Measuring Massive Multitask Chinese Understanding

Hui Zeng
2023-05-16
Abstract:The development of large-scale Chinese language models is flourishing, yet there is a lack of corresponding capability assessments. Therefore, we propose a test to measure the multitask accuracy of large Chinese language models. This test encompasses four major domains, including medicine, law, psychology, and education, with 15 subtasks in medicine and 8 subtasks in education. We found that the best-performing models in the zero-shot setting outperformed the worst-performing models by nearly 18.6 percentage points on average. Across the four major domains, the highest average zero-shot accuracy of all models is 0.512. In the subdomains, only the GPT-3.5-turbo model achieved a zero-shot accuracy of 0.693 in clinical medicine, which was the highest accuracy among all models across all subtasks. All models performed poorly in the legal domain, with the highest zero-shot accuracy reaching only 0.239. By comprehensively evaluating the breadth and depth of knowledge across multiple disciplines, this test can more accurately identify the shortcomings of the models.
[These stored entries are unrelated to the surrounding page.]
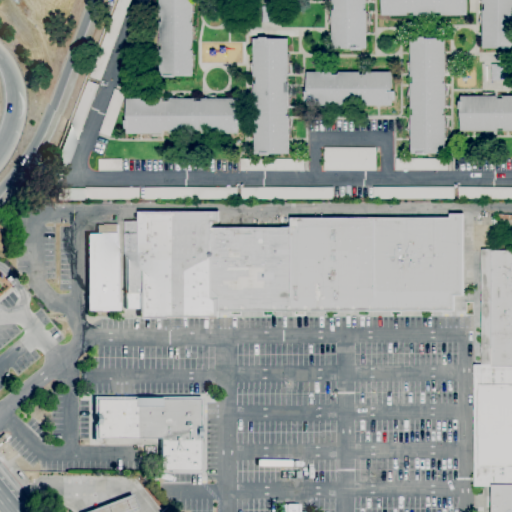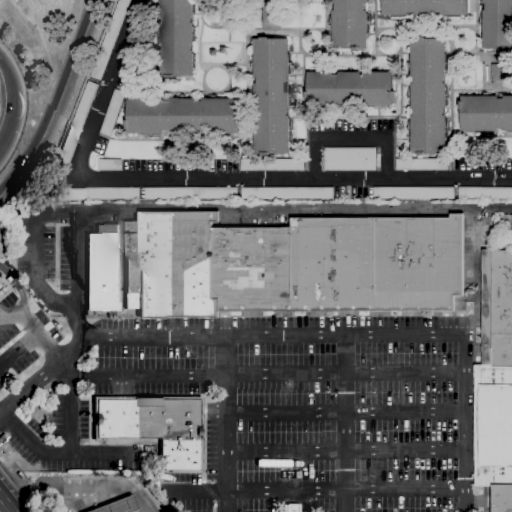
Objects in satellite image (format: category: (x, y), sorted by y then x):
building: (422, 7)
building: (424, 7)
building: (267, 16)
building: (347, 24)
building: (496, 24)
building: (497, 24)
building: (349, 25)
building: (174, 38)
building: (175, 38)
building: (109, 39)
building: (107, 41)
building: (498, 72)
building: (348, 89)
building: (349, 89)
building: (269, 96)
building: (270, 96)
building: (426, 96)
building: (427, 97)
road: (55, 100)
road: (14, 102)
building: (112, 113)
building: (485, 113)
building: (485, 113)
building: (180, 116)
building: (182, 116)
building: (75, 125)
building: (76, 125)
building: (105, 127)
road: (350, 138)
building: (349, 159)
building: (108, 164)
building: (110, 165)
building: (271, 165)
building: (294, 165)
building: (421, 165)
road: (197, 180)
building: (424, 192)
building: (189, 193)
building: (286, 193)
building: (414, 193)
building: (485, 193)
building: (98, 194)
road: (273, 208)
building: (502, 223)
building: (504, 242)
building: (291, 265)
building: (274, 266)
building: (102, 268)
road: (34, 274)
road: (78, 275)
road: (16, 284)
road: (13, 319)
road: (274, 335)
road: (41, 336)
road: (19, 349)
road: (267, 373)
road: (43, 374)
building: (494, 382)
building: (495, 382)
road: (70, 402)
road: (345, 410)
road: (464, 422)
road: (227, 423)
road: (345, 423)
building: (155, 426)
building: (155, 426)
road: (31, 440)
road: (345, 450)
road: (100, 454)
road: (23, 484)
road: (83, 484)
road: (346, 488)
road: (201, 491)
road: (6, 503)
building: (117, 504)
gas station: (118, 505)
building: (118, 505)
building: (288, 507)
building: (288, 508)
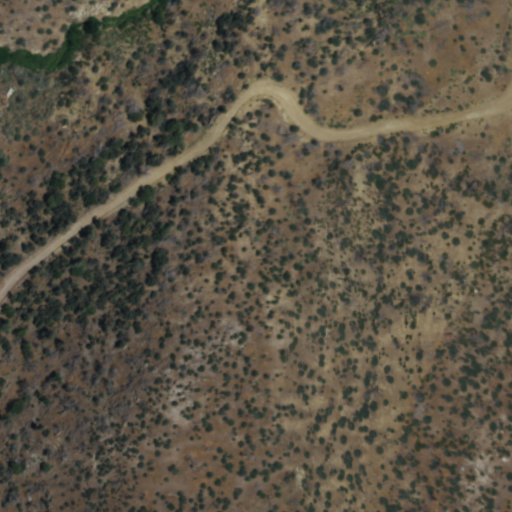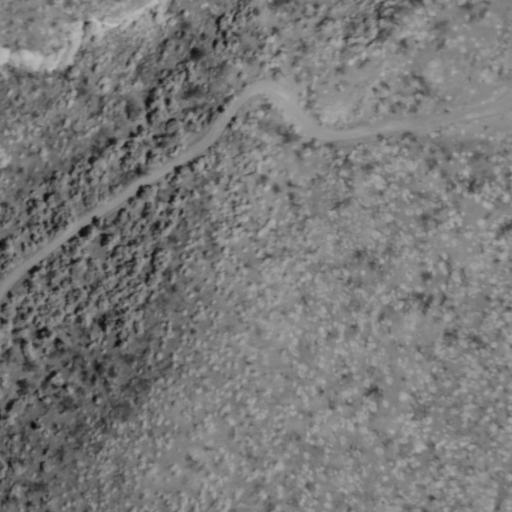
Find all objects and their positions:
road: (232, 114)
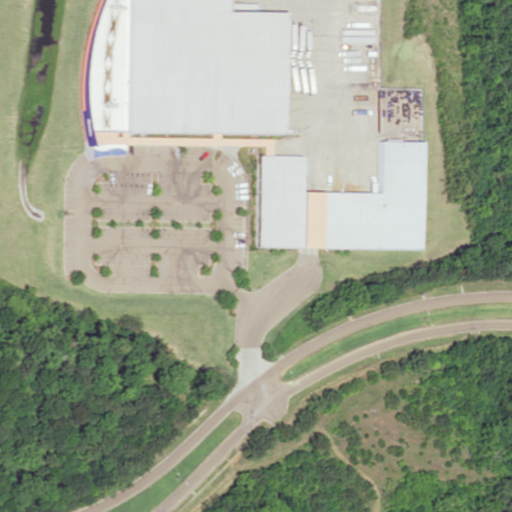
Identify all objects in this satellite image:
building: (179, 67)
building: (180, 68)
building: (338, 204)
road: (279, 364)
road: (313, 377)
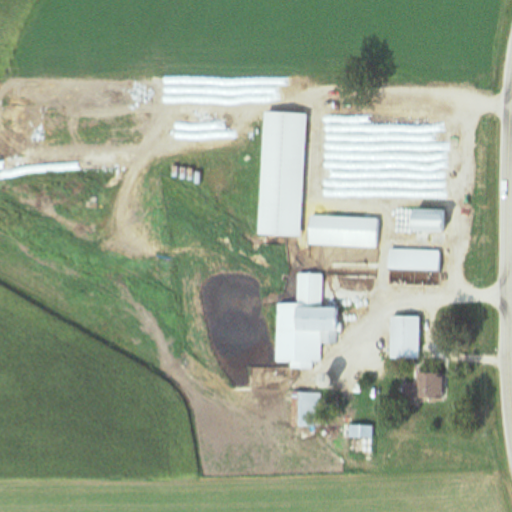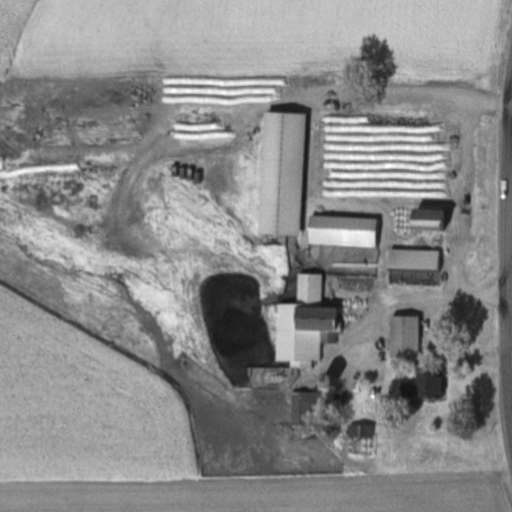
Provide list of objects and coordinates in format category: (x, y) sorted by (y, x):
building: (282, 174)
building: (426, 220)
building: (344, 231)
building: (412, 288)
road: (437, 300)
road: (510, 317)
building: (306, 323)
building: (405, 337)
road: (443, 359)
building: (425, 387)
building: (308, 409)
building: (361, 440)
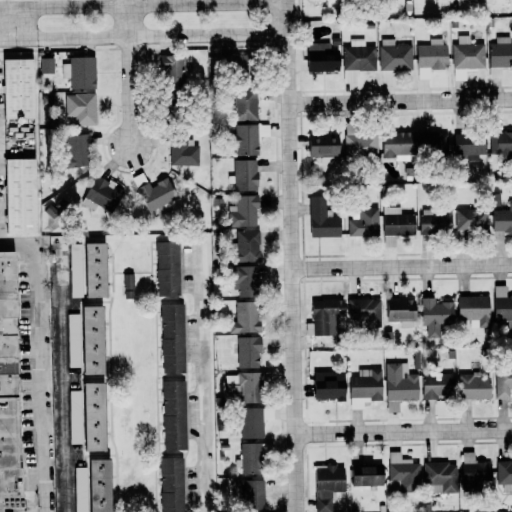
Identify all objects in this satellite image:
road: (9, 3)
road: (143, 4)
road: (143, 36)
building: (430, 54)
building: (467, 54)
building: (499, 56)
building: (394, 57)
building: (321, 58)
building: (357, 59)
building: (235, 64)
building: (46, 65)
building: (171, 68)
road: (128, 71)
building: (80, 72)
building: (17, 88)
road: (400, 101)
building: (244, 103)
building: (81, 108)
building: (248, 137)
building: (500, 142)
building: (431, 143)
building: (360, 145)
building: (396, 145)
building: (468, 145)
building: (322, 146)
building: (76, 150)
building: (183, 151)
building: (244, 174)
building: (102, 194)
building: (19, 195)
building: (243, 211)
building: (321, 219)
building: (502, 219)
building: (471, 220)
building: (434, 221)
building: (362, 222)
building: (395, 224)
building: (244, 246)
road: (291, 255)
road: (402, 265)
building: (167, 268)
building: (87, 269)
building: (245, 280)
building: (128, 285)
building: (501, 303)
building: (473, 308)
building: (364, 311)
building: (399, 311)
building: (435, 314)
building: (323, 315)
building: (245, 317)
building: (172, 338)
building: (91, 339)
building: (72, 340)
building: (247, 351)
road: (41, 360)
road: (61, 380)
road: (204, 384)
building: (399, 385)
building: (436, 385)
building: (8, 386)
building: (242, 386)
building: (327, 386)
building: (473, 386)
building: (364, 387)
building: (173, 414)
building: (92, 416)
building: (75, 417)
building: (249, 422)
road: (403, 430)
building: (249, 457)
building: (474, 472)
building: (402, 474)
building: (504, 474)
building: (366, 476)
building: (439, 477)
building: (171, 484)
building: (326, 484)
building: (92, 486)
building: (251, 493)
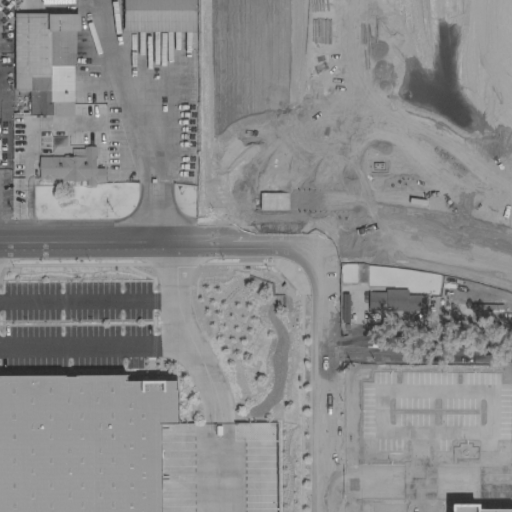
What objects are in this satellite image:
building: (157, 15)
building: (44, 61)
road: (323, 115)
building: (414, 135)
road: (156, 145)
building: (70, 167)
road: (161, 233)
road: (419, 237)
road: (177, 289)
road: (89, 300)
building: (394, 300)
road: (401, 344)
road: (96, 347)
road: (322, 371)
road: (217, 425)
building: (81, 433)
building: (81, 442)
road: (391, 472)
road: (465, 475)
building: (484, 502)
road: (395, 510)
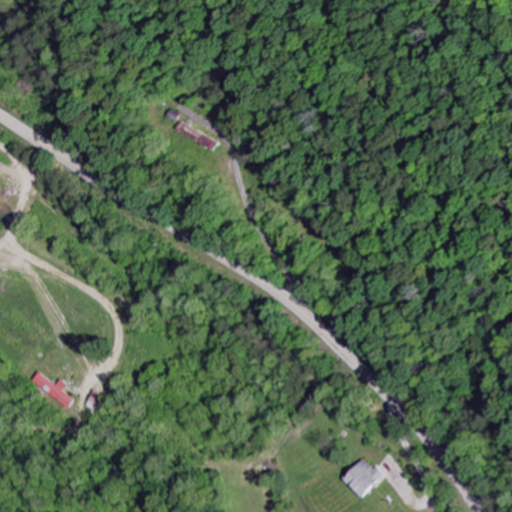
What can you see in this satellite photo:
road: (265, 284)
building: (367, 478)
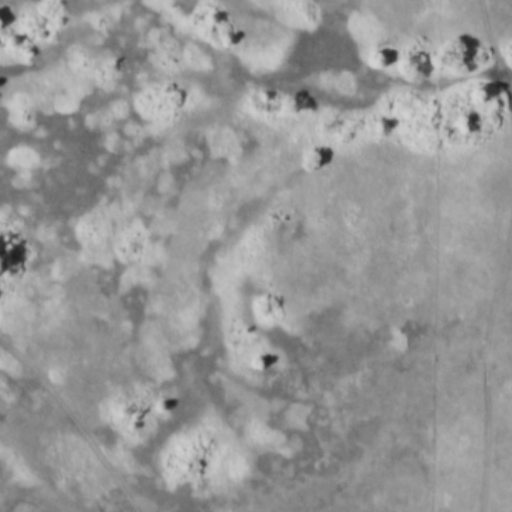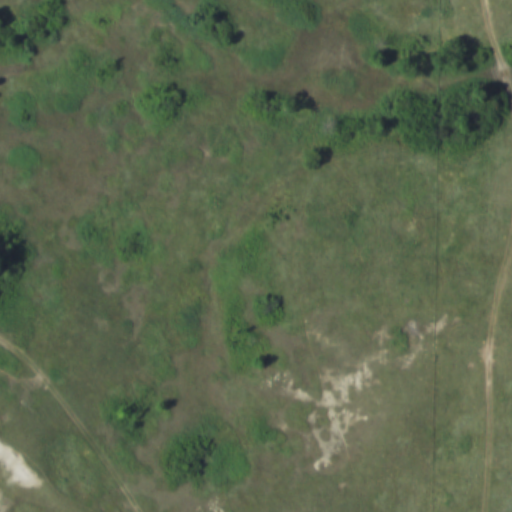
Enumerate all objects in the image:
road: (510, 255)
road: (71, 423)
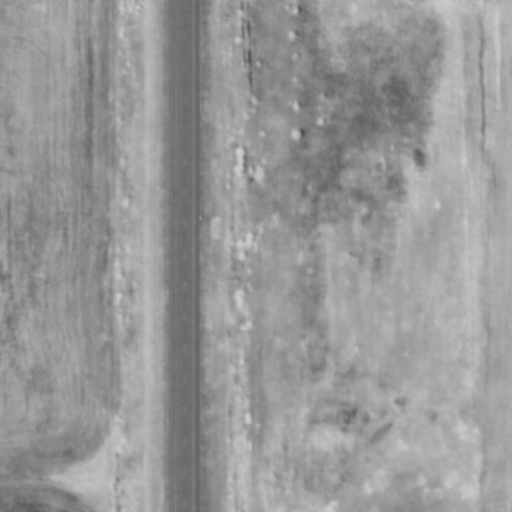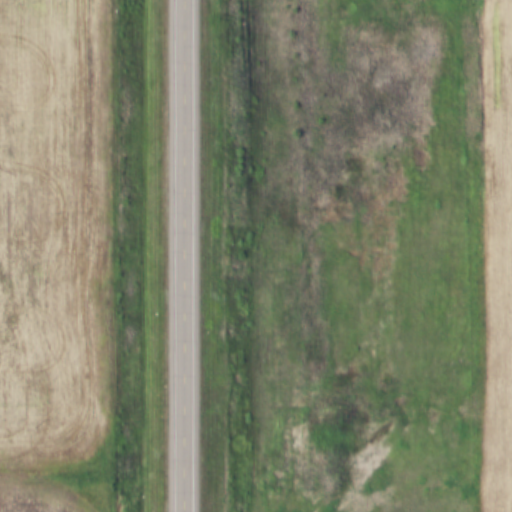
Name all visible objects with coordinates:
road: (182, 256)
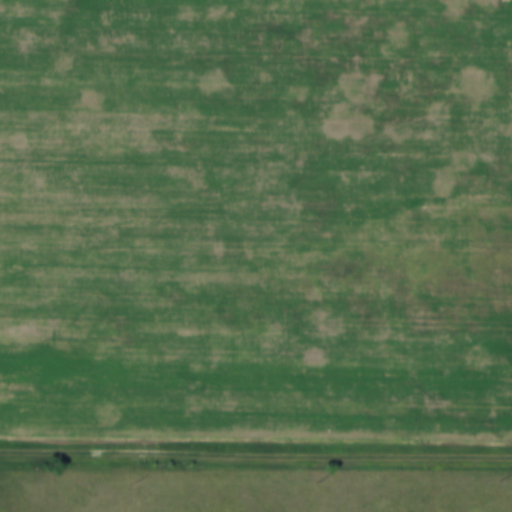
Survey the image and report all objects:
road: (256, 453)
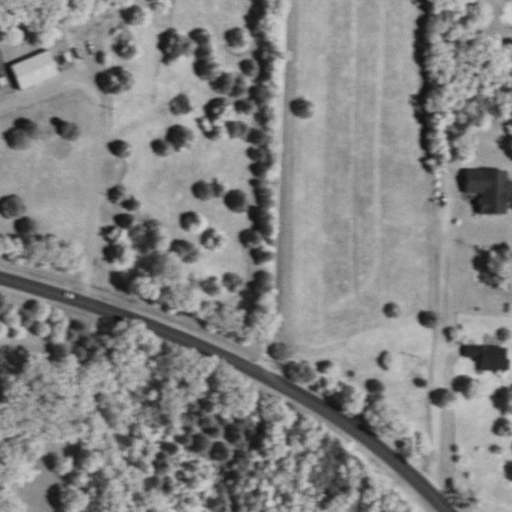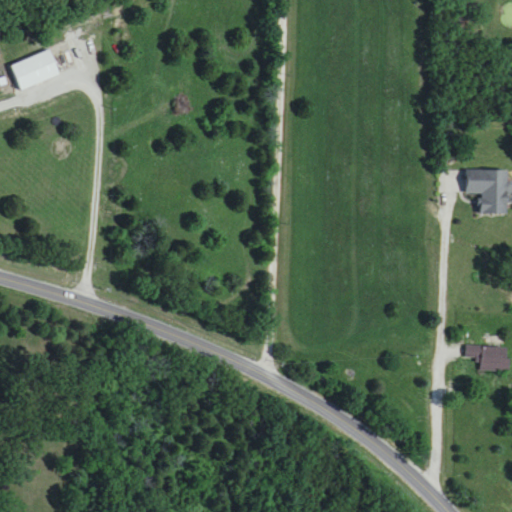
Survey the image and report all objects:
building: (34, 71)
road: (90, 147)
road: (278, 188)
building: (488, 192)
road: (438, 307)
building: (489, 359)
road: (240, 364)
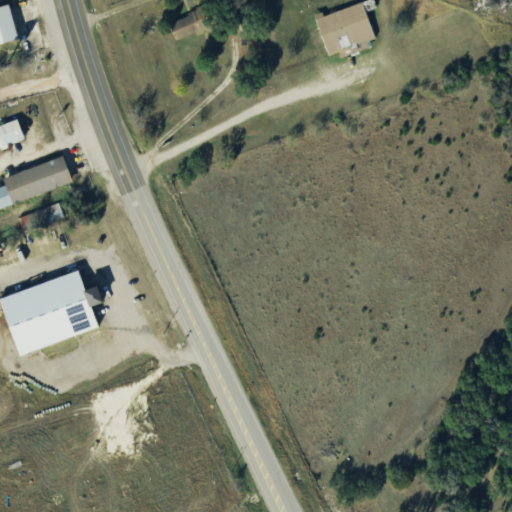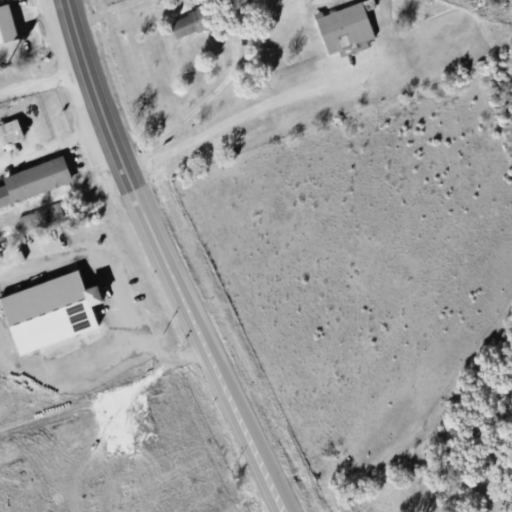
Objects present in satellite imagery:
building: (192, 21)
building: (8, 22)
building: (345, 25)
building: (187, 27)
building: (341, 30)
road: (233, 32)
road: (43, 81)
building: (11, 131)
building: (7, 136)
building: (35, 180)
building: (30, 186)
building: (42, 215)
road: (163, 260)
building: (54, 310)
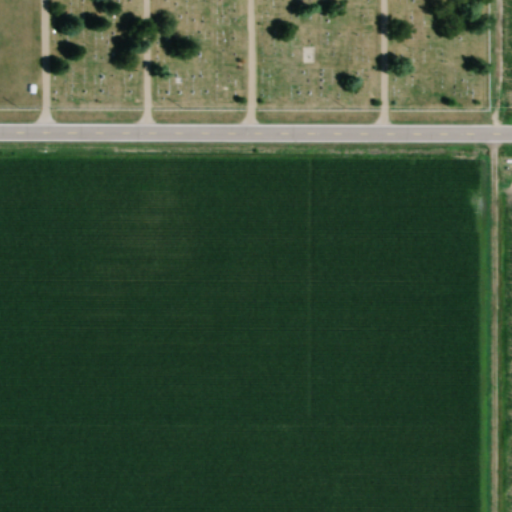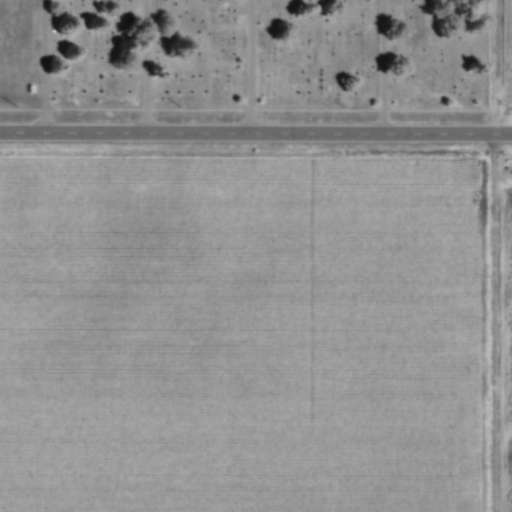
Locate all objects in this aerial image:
road: (212, 0)
park: (244, 54)
road: (145, 66)
road: (249, 66)
road: (255, 133)
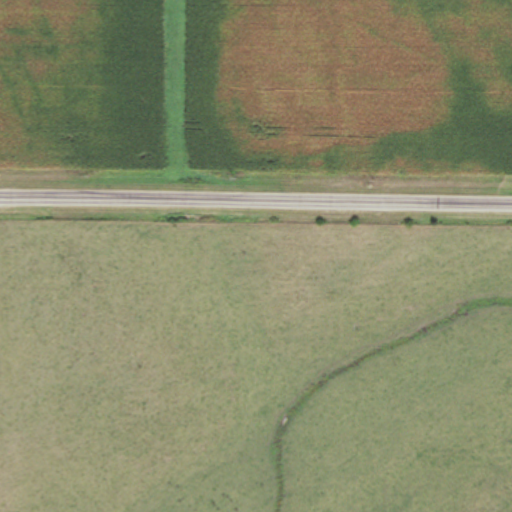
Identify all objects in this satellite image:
road: (256, 181)
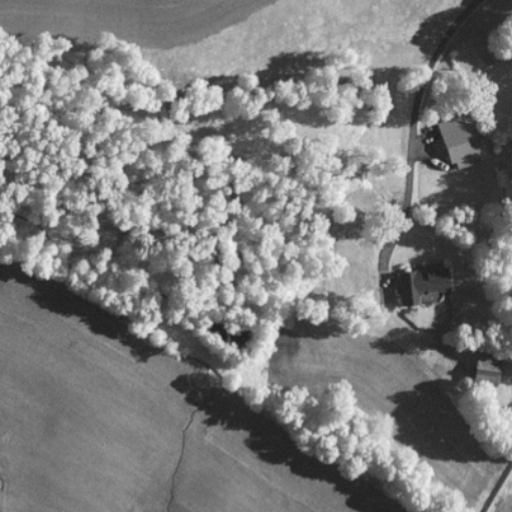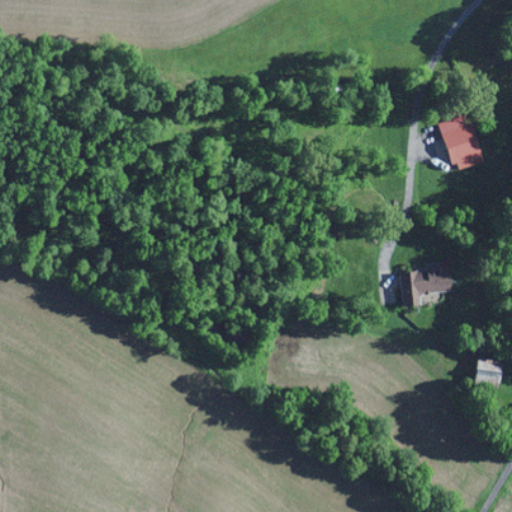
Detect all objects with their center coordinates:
building: (456, 144)
building: (418, 286)
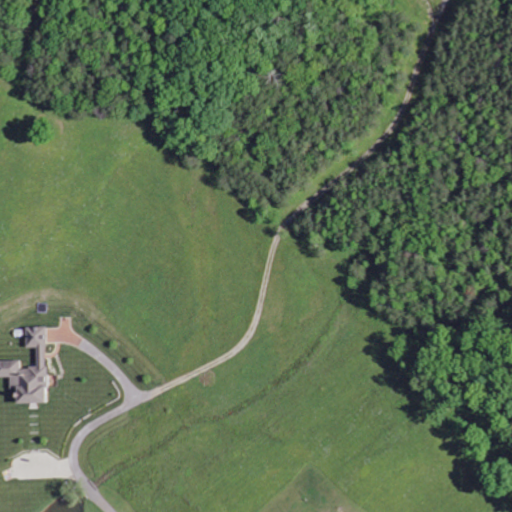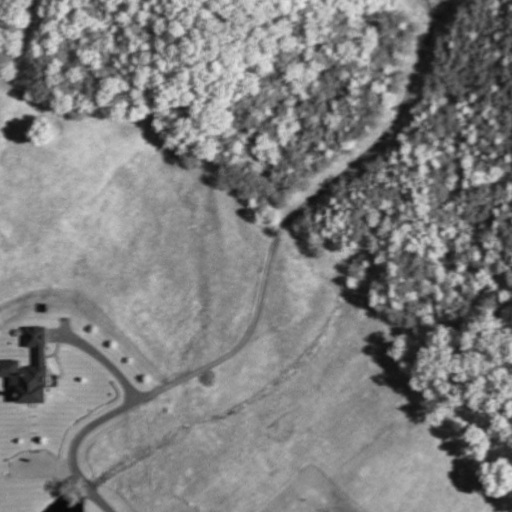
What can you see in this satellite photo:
building: (30, 370)
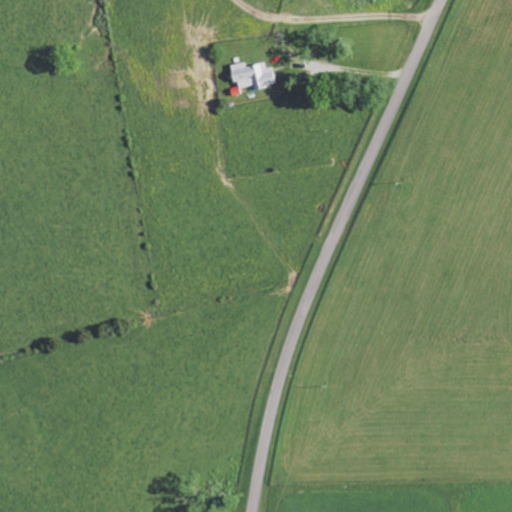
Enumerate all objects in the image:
building: (254, 76)
road: (327, 250)
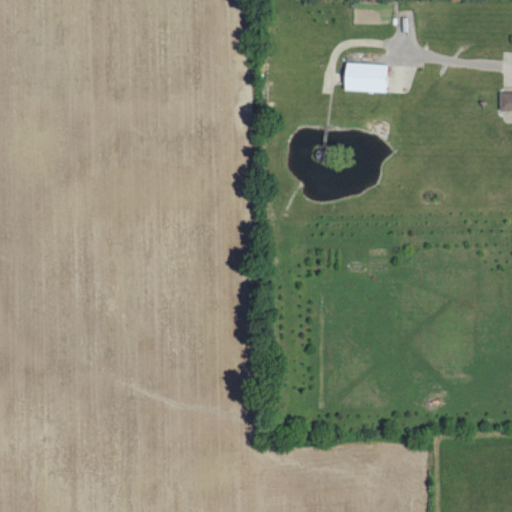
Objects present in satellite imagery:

Computation and Language,Artificial Intelligence
What problem does this paper attempt to address?
The problem that this paper attempts to solve is: currently, large - scale Chinese language models are booming, but there is a lack of corresponding performance evaluation methods. Therefore, the author proposes a testing method to measure the accuracy of large - scale Chinese language models in multi - task scenarios. This test covers four major fields (medicine, law, psychology, and education) and includes multiple subtasks to comprehensively evaluate these models' understanding and problem - solving abilities in different disciplines. Specifically, this research aims to: 1. **Fill the evaluation gap**: Provide a scientific evaluation method for large - scale Chinese language models and create a high - quality Chinese evaluation data set. 2. **Evaluate model capabilities**: Through multi - task tests covering a wide range of disciplines, evaluate the performance of these models in different fields, including the accuracy in zero - shot and few - shot settings. 3. **Identify deficiencies**: By comprehensively evaluating the breadth and depth of models in multiple disciplines, more accurately identify the deficiencies of models and provide directions for future improvements. For example, it is mentioned in the article: - In the zero - shot setting, the best - performing model is on average nearly 18.6 percentage points higher than the worst - performing model. - Among all subtasks, GPT - 3.5 - turbo achieved the highest zero - shot accuracy rate of 0.693 in the clinical medicine subtask. - All models perform poorly in the legal field, with the highest zero - shot accuracy rate being only 0.239. These results indicate that although large - scale models have made significant progress, they still have not reached the expert level in specific fields, especially in the legal field, where the performance of models is close to the random level. Therefore, future research should focus on how to improve the accuracy of models in vertical - domain tasks.